Le imprese sociali sono disposte al cambiamento? E quante di loro hanno davvero capito quali siano gli scenari futuri dopo la Riforma del Terzo settore? Questi e molti altri i quesiti ai quali il nuovo Rapporto Isnet sull’impresa sociale ha cercato di dare risposte sottoponendo un sondaggio a un campione composto da cooperative sociali in tutta Italia, 100 imprese sociali e, per la prima volta, 10 società benefit con certificazione B Corp, società profit a tutti gli effetti, ma con ricadute sociali delle proprie attività. La decima edizione dell’Osservatorio Isnet sull’impresa sociale ha messo in evidenza, innanzitutto come sia maggiore il numero di cooperative sociali che temono il cambiamento, e che appaiano dunque tradizionaliste (35% circa) rispetto a quelle riformiste, che vedono quindi nel cambiamento un’opportunità (28,4%), mentre sono ancora molte che non hanno un’opinione in merito. Tra le motivazioni della prima categoria, la perdita di identità delle organizzazioni, l’eccessiva commistione tra i due modelli e l’innescarsi di meccanismi competitivi con imprese che assumono la veste sociale prevalentemente per motivi opportunistici. Tra i favorevoli all’ingresso di nuovi attori, invece, il valore aggiunto del cambiamento è rappresentato da una contaminazione positiva, dall’acquisizione di know how e dalla maggiore dinamicità organizzativa che ne può conseguire.

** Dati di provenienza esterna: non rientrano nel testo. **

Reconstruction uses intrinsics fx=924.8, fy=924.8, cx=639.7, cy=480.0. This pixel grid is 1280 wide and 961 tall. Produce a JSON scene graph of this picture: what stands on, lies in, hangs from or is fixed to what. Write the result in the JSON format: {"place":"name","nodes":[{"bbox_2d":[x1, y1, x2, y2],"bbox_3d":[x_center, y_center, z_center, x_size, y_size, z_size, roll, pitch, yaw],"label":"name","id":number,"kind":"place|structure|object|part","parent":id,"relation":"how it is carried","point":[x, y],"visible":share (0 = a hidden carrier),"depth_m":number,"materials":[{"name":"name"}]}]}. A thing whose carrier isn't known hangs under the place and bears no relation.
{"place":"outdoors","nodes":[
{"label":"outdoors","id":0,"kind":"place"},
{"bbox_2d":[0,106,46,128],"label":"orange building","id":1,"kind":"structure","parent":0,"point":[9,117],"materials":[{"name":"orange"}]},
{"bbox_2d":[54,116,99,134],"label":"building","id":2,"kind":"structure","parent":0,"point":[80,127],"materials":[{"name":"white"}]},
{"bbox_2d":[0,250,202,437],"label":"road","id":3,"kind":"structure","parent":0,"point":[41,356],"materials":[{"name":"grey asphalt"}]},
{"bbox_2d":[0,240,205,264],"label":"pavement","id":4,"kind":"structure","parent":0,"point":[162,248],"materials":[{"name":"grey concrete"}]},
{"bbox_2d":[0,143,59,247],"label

Il sondaggio mette in luce anche che nel gruppo dei riformisti le performance economiche sono migliori, così come gli indicatori di innovazione e di tenuta degli assetti occupazionali (il 50,9% dei riformisti prevede un andamento economico in crescita contro il 35,1% dei tradizionalisti).
«In sintesi», commenta Laura Bongiovanni presidente dell’Associazione Isnet e responsabile dell’Osservatorio, «i riformisti non sembrano preoccupati dell’ingresso di nuovi attori nella sfera dell’economia sociale che rappresenta al contrario un’opportunità, una sfida per il miglioramento; sono già forti e non temono il confronto. Dal lato opposto, i tradizionalisti non ne fanno una questione di salvaguardia e marcatura del territorio, così come si potrebbe facilmente pensare, ma si appellano ai principi fondativi, allo spirito e ai valori che guidano il fare Impresa sociale, che non possono essere assolutamente confusi con obiettivi di profitto».

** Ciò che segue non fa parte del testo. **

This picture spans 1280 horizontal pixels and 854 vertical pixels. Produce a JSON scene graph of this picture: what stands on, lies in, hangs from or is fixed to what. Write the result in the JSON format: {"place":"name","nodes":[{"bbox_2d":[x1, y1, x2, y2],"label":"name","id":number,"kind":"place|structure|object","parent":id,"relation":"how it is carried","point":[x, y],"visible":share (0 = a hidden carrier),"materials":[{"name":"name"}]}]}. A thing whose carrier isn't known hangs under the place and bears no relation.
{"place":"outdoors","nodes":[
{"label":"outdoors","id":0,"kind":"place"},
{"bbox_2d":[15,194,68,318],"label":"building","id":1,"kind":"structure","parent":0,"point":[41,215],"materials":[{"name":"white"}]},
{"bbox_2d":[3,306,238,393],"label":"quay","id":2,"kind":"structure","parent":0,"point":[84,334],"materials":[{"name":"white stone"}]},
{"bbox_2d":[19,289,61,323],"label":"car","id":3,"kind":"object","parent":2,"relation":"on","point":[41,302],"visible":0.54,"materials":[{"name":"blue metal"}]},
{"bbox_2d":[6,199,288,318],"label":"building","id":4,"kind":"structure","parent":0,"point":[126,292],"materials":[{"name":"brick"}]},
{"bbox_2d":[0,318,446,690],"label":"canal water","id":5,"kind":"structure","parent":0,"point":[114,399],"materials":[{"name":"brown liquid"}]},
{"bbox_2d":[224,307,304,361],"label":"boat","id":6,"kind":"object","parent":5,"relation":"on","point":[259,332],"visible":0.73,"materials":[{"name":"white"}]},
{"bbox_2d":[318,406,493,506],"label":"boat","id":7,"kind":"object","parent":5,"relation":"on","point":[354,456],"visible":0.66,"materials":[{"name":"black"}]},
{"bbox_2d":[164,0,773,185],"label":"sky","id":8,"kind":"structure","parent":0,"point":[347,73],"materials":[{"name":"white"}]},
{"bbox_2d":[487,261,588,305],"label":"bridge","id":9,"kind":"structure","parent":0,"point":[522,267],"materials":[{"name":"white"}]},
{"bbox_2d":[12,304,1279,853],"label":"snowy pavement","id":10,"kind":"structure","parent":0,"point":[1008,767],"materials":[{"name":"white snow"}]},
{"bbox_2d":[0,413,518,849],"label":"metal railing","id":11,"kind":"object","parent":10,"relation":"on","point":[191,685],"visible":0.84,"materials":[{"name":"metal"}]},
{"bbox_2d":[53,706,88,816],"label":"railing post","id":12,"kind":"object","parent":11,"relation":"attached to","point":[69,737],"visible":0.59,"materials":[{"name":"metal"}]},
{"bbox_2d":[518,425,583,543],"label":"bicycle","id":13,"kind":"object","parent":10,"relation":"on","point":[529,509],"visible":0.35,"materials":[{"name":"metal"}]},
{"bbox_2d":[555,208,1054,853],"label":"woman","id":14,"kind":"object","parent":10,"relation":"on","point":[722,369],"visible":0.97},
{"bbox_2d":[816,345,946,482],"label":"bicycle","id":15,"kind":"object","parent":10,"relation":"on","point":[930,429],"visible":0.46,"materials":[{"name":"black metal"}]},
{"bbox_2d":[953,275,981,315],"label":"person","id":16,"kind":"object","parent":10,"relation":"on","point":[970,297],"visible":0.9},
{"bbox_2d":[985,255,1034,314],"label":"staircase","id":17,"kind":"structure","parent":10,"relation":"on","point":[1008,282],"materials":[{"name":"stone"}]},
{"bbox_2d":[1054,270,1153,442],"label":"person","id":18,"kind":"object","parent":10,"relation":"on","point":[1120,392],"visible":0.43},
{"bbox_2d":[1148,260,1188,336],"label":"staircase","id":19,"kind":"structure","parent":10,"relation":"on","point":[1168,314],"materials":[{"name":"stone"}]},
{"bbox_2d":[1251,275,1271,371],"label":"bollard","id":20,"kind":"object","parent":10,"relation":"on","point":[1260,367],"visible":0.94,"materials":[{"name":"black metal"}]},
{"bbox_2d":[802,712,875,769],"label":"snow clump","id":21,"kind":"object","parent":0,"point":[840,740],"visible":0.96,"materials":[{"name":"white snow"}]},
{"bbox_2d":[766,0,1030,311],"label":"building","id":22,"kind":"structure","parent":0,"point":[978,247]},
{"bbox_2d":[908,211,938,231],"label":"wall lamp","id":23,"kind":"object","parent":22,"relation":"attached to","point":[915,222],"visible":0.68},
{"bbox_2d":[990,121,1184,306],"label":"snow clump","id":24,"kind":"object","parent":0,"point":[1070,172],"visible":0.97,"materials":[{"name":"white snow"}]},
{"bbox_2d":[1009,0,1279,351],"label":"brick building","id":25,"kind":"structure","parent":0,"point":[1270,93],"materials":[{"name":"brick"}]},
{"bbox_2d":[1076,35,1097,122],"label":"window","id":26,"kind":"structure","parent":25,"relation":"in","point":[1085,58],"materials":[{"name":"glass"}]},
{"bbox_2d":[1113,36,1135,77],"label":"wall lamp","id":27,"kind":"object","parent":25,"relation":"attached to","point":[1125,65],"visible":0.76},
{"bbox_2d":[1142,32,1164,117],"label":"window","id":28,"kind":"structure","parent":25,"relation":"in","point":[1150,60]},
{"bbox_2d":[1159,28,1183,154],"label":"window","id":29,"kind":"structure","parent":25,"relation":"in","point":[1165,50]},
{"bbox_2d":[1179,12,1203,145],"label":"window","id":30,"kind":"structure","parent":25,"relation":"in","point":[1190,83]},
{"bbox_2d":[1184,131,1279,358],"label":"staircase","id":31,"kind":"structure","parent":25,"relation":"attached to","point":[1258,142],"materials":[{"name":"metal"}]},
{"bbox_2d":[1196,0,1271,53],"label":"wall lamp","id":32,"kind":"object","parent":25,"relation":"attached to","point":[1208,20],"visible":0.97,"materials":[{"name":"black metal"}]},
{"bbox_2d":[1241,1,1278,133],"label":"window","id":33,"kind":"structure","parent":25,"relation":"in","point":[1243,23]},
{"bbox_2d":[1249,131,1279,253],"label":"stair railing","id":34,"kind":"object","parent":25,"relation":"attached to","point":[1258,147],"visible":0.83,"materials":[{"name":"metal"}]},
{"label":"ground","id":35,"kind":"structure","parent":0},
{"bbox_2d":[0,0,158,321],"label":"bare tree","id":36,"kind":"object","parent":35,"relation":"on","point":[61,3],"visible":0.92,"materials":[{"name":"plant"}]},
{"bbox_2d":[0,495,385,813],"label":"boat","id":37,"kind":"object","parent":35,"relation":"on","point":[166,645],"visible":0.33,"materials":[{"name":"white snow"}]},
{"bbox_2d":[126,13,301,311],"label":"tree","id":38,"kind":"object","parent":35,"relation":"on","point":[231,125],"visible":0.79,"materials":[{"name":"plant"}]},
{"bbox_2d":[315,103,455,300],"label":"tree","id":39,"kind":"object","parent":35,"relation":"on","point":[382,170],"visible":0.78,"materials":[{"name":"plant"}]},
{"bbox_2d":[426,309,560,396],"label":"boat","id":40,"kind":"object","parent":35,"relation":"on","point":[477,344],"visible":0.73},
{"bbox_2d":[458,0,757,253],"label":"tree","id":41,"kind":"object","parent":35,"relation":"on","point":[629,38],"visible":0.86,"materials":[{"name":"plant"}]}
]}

L’Osservatorio Isnet anche quest’anno conferma poi i trend di crescita dell’economia sociale: le imprese sociali hanno svolto attività per 20,6 miliardi di euro e impiegato 735 mila addetti. Il 37,2% delle cooperative sociali dichiara di aver incrementato il proprio volume di attività facendo così registrare un +3,6% rispetto al 2015. Sul fronte dell’impatto sociale, solamente in termini di inclusione lavorativa, il sistema occupa 67.100 soggetti svantaggiati (L 381/91).
«I dati Isnet», ha commentato Edoardo Patriarca, parlamentare e presidente del Centro Nazionale per il Volontariato, «possono aiutare la politica a cogliere gli elementi di novità dell’impresa sociale che sta allargando i suoi confini. La sfida della contaminazione con modelli e pratiche diverse riguarda tutto il non profit ed è il tema a cui il Centro Nazionale per il Volontariato dedicherà il classico seminario formativo estivo di Lucca il 2 e 3 settembre prossimo. Il mondo del volontariato e dell’associazionismo ha fra le sue vocazioni proprio quella di essere generatore dell’impresa sociale».